Malik wrote: Prove that if $a, b, c$ are positive real numbers, then the least possible value of \[6a^3 + 9b^3 + 32c^3 + \frac{1}{4abc}\] is $6$. For which values of $a, b$ and $c$ is equality attained? The minimum of $f(x)=ux^3+\frac 1{vx}$ when $u,v,x>0$ is reached when $3uvx^4=1$ *edited * : $v^2\to v $ Considering $a,b$ as parameters and $c$ as variable, minimum is reached when $3\cdot 2^7abc^4=1$ Considering $a,c$ as parameters and $b$ as variable, minimum is reached when $3^3\cdot 2^2ab^4c=1$ Considering $b,c$ as parameters and $a$ as variable, minimum is reached when $3^2\cdot 2^3abc^4=1$ Multiplying these three equalities gives $12abc=1$ and then : $12abc=1$ and $3\cdot 2^7abc^4=1$ gives $c=2^{-\frac 53}$ $12abc=1$ and $3^3\cdot 2^2ab^4c=1$ gives $b=3^{-\frac 23}$ $12abc=1$ and $3^2\cdot 2^3abc^4=1$ gives $a=6^{-\frac 13}$ Hence the answer : $\boxed{(a,b,c)=\left(\frac 1{\sqrt[3]6},\frac 1{\sqrt[3]9},\frac 1{\sqrt[3]{32}}\right)}$ and then value of expression indeed is $6$

$ 6a^{3}+9b^{3}+32c^{3}+\frac{1}{4abc}=6\left(a^3+\frac{(3b)^3}{18}+\frac{(4c)^3}{12}+\frac{1}{2a(3b)(4c)}\right)$ $\ge6\left(3\sqrt[3]{\frac{a^3(3b)^3(4c)^3}{2^33^3}}+\frac{1}{2a(3b)(4c)}\right)=6\left(\frac{a(3b)(4c)}{2}+\frac{1}{2a(3b)(4c)}\right)\ge 6$. The equality hold when $a(3b)(4c)=1$ and $a^3=\frac{(3b)^3}{18}=\frac{(4c)^3}{12}\Leftrightarrow a^3=\frac 16,\;b^3=\frac19,\, c^3=\frac{1}{32}$.
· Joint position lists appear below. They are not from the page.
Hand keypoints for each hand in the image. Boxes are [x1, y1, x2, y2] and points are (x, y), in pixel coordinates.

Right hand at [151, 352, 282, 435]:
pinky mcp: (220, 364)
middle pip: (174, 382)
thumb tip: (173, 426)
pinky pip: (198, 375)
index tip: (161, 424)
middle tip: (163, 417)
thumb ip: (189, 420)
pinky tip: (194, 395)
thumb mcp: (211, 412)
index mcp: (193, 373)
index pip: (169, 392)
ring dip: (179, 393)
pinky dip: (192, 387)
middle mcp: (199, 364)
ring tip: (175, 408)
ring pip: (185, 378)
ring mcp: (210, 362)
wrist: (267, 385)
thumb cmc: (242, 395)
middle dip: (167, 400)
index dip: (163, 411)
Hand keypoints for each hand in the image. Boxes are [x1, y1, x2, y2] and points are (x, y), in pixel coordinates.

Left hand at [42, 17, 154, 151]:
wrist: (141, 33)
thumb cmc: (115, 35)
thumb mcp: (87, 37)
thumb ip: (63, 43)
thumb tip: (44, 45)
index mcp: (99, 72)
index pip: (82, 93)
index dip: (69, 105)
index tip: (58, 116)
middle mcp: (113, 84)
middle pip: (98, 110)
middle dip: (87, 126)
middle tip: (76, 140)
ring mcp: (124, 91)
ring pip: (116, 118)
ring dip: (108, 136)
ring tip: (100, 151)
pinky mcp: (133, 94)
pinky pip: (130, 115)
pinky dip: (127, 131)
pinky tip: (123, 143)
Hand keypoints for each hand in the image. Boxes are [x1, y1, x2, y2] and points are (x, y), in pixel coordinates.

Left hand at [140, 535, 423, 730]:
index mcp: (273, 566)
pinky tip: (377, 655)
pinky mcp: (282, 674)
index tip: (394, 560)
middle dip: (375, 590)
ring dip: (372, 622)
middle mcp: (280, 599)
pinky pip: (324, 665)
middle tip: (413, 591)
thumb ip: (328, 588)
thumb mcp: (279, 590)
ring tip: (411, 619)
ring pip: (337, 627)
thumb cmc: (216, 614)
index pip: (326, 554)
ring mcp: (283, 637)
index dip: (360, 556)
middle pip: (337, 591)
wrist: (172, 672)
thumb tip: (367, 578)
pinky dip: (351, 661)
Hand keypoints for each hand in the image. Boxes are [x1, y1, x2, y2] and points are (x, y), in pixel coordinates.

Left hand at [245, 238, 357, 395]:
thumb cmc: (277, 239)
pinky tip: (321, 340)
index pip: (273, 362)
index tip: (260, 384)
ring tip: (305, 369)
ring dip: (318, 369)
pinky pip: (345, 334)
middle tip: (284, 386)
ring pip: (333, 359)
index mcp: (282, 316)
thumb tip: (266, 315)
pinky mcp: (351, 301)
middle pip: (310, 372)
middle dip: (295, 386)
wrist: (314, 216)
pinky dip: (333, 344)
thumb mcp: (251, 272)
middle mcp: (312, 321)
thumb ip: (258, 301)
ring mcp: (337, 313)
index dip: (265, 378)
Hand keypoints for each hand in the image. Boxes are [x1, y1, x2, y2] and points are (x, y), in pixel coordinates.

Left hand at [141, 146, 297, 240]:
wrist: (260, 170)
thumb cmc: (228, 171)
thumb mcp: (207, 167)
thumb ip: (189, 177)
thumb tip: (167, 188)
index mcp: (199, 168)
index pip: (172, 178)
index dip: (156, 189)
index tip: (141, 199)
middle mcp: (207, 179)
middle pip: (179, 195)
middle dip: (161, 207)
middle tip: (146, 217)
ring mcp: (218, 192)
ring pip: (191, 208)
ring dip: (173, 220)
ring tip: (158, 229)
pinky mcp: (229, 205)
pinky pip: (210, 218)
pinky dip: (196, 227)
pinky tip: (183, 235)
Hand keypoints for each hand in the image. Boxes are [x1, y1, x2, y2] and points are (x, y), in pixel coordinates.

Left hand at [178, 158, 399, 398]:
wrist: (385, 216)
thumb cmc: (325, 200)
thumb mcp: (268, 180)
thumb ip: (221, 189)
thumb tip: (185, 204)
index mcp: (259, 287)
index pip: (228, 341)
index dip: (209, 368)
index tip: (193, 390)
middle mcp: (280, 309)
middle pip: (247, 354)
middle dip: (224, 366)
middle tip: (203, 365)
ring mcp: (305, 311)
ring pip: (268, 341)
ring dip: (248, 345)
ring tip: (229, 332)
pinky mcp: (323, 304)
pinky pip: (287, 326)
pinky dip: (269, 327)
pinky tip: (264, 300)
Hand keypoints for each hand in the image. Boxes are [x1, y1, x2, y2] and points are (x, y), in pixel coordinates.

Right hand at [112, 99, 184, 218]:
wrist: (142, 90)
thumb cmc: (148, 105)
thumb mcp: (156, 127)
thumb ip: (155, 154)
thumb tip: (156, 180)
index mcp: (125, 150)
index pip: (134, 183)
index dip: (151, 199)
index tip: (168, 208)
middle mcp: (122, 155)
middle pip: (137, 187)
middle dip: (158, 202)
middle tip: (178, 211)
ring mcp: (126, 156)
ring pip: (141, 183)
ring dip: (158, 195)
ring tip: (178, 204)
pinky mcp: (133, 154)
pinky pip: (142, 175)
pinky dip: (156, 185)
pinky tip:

Hey pco! I don't understand where you got this from, can you explain? Considering a,b as parameters and c as variable, minimum is reached when $ 3\cdot 2^{7}abc^{4}=1 $ Thanks!!!

Just consider that we are looking at the minimum of $32x^3+\frac 1{4abx}$ and use the first line of my post with $u=32$ and $v=4ab$

How did this simplest method evaded everybody till now? \[6a^3 + 9b^3 + 32c^3 + \frac{1}{4abc} = 6a^3 + 9b^3 + 32c^3 + \frac{1}{12abc}+ \frac{1}{12abc}+ \frac{1}{12abc}\geq 6\sqrt[6]{\frac {6\cdot 9\cdot 32} {12^3}} = 6,\] with equality for $6a^3 = 9b^3 = 32c^3 = \frac{1}{12abc}$, hence when $abc=\frac{1} {12}$, and so $a=\frac {1} {\sqrt[3]{6}}$, $b=\frac {1} {\sqrt[3]{9}}$, $c=\frac {1} {\sqrt[3]{32}}$.